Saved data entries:
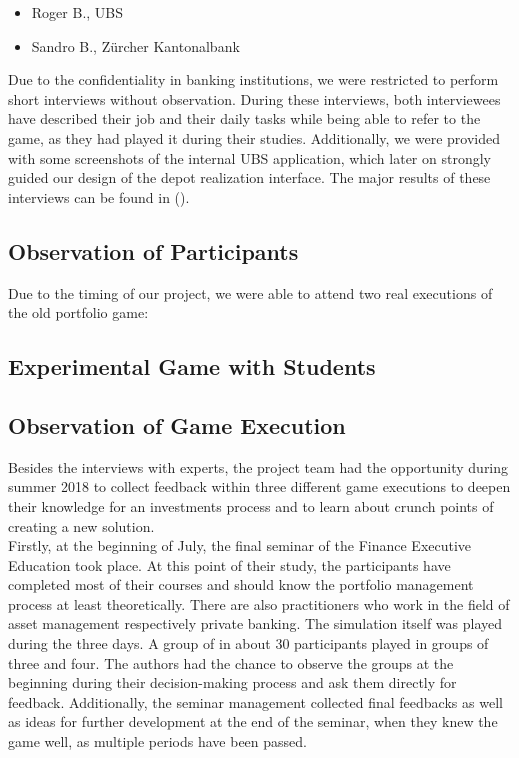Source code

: \begin{itemize}
  \item Roger B., UBS
  \item Sandro B., Zürcher Kantonalbank
\end{itemize}

Due to the confidentiality in banking institutions, we were restricted to perform short interviews without observation. During these interviews, both interviewees have described their job and their daily tasks while being able to refer to the game, as they had played it during their studies. Additionally, we were provided with some screenshots of the internal UBS application, which later on strongly guided our design of the depot realization interface. The major results of these interviews can be found in ().


\subsection{Observation of Participants}
Due to the timing of our project, we were able to attend two real executions of the old portfolio game:
\begin{itemize}

\end{itemize}



\subsection{Experimental Game with Students}


\subsection{Observation of Game Execution}
Besides the interviews with experts, the project team had the opportunity during summer 2018 to collect feedback within three different game executions to deepen their knowledge for an investments process and to learn about crunch points of creating a new solution. \\

Firstly, at the beginning of July, the final seminar of the Finance Executive Education took place. At this point of their study, the participants have completed most of their courses and should know the portfolio management process at least theoretically. There are also practitioners who work in the field of asset management respectively private banking. The simulation itself was played during the three days. A group of in about 30 participants played in groups of three and four. The authors had the chance to observe the groups at the beginning during their decision-making process and ask them directly for feedback. Additionally, the seminar management collected final feedbacks as well as ideas for further development at the end of the seminar, when they knew the game well, as multiple periods have been passed. \\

AIM OF THE TASK: Repeat the data verbatim through the "Due to the timing" line, no pictures.

THE COMPLETED TASK:
Source code

: \begin{itemize}
  \item Roger B., UBS
  \item Sandro B., Zürcher Kantonalbank
\end{itemize}

Due to the confidentiality in banking institutions, we were restricted to perform short interviews without observation. During these interviews, both interviewees have described their job and their daily tasks while being able to refer to the game, as they had played it during their studies. Additionally, we were provided with some screenshots of the internal UBS application, which later on strongly guided our design of the depot realization interface. The major results of these interviews can be found in ().


\subsection{Observation of Participants}
Due to the timing of our project, we were able to attend two real executions of the old portfolio game:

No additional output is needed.